§ **Task requirements**: Scan the material below for lines with the word "reconstruction" and report how many there are, with nothing added.
▶
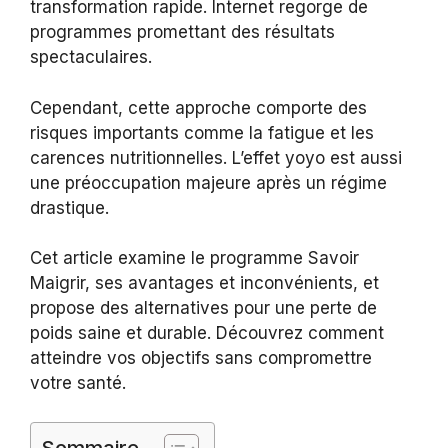
transformation rapide. Internet regorge de
programmes promettant des résultats
spectaculaires.
Cependant, cette approche comporte des
risques importants comme la fatigue et les
carences nutritionnelles. L’effet yoyo est aussi
une préoccupation majeure après un régime
drastique.
Cet article examine le programme Savoir
Maigrir, ses avantages et inconvénients, et
propose des alternatives pour une perte de
poids saine et durable. Découvrez comment
atteindre vos objectifs sans compromettre
votre santé.
Sommaire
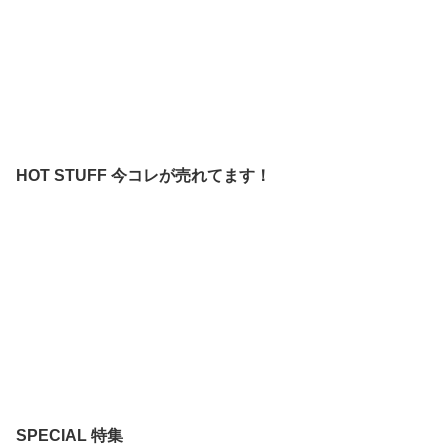
HOT STUFF 今コレが売れてます！
SPECIAL 特集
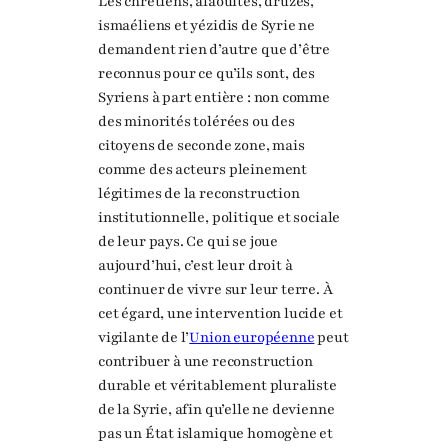
Les chrétiens, alaouites, druzes,
ismaéliens et yézidis de Syrie ne
demandent rien d’autre que d’être
reconnus pour ce qu’ils sont, des
Syriens à part entière : non comme
des minorités tolérées ou des
citoyens de seconde zone, mais
comme des acteurs pleinement
légitimes de la reconstruction
institutionnelle, politique et sociale
de leur pays. Ce qui se joue
aujourd’hui, c’est leur droit à
continuer de vivre sur leur terre. À
cet égard, une intervention lucide et
vigilante de l’
Union européenne
peut
contribuer à une reconstruction
durable et véritablement pluraliste
de la Syrie, afin qu’elle ne devienne
pas un État islamique homogène et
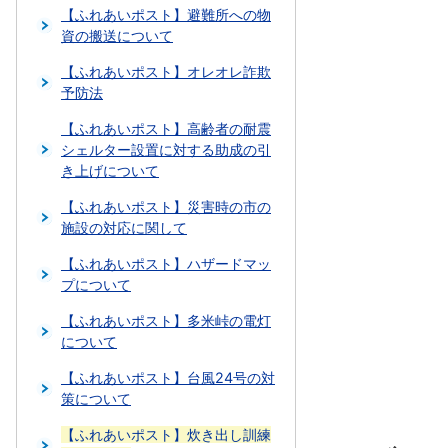
【ふれあいポスト】避難所への物
資の搬送について
【ふれあいポスト】オレオレ詐欺
予防法
【ふれあいポスト】高齢者の耐震
シェルター設置に対する助成の引
き上げについて
【ふれあいポスト】災害時の市の
施設の対応に関して
【ふれあいポスト】ハザードマッ
プについて
【ふれあいポスト】多米峠の電灯
について
【ふれあいポスト】台風24号の対
策について
【ふれあいポスト】炊き出し訓練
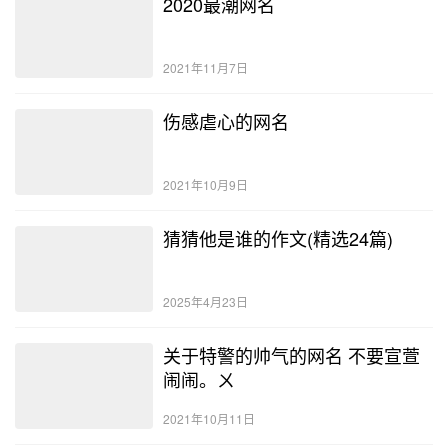
2020最潮网名
2021年11月7日
伤感虐心的网名
2021年10月9日
猜猜他是谁的作文(精选24篇)
2025年4月23日
关于特警的帅气的网名 不要宣萱
闹闹。ㄨ
2021年10月11日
◀
§ **Response below**: 2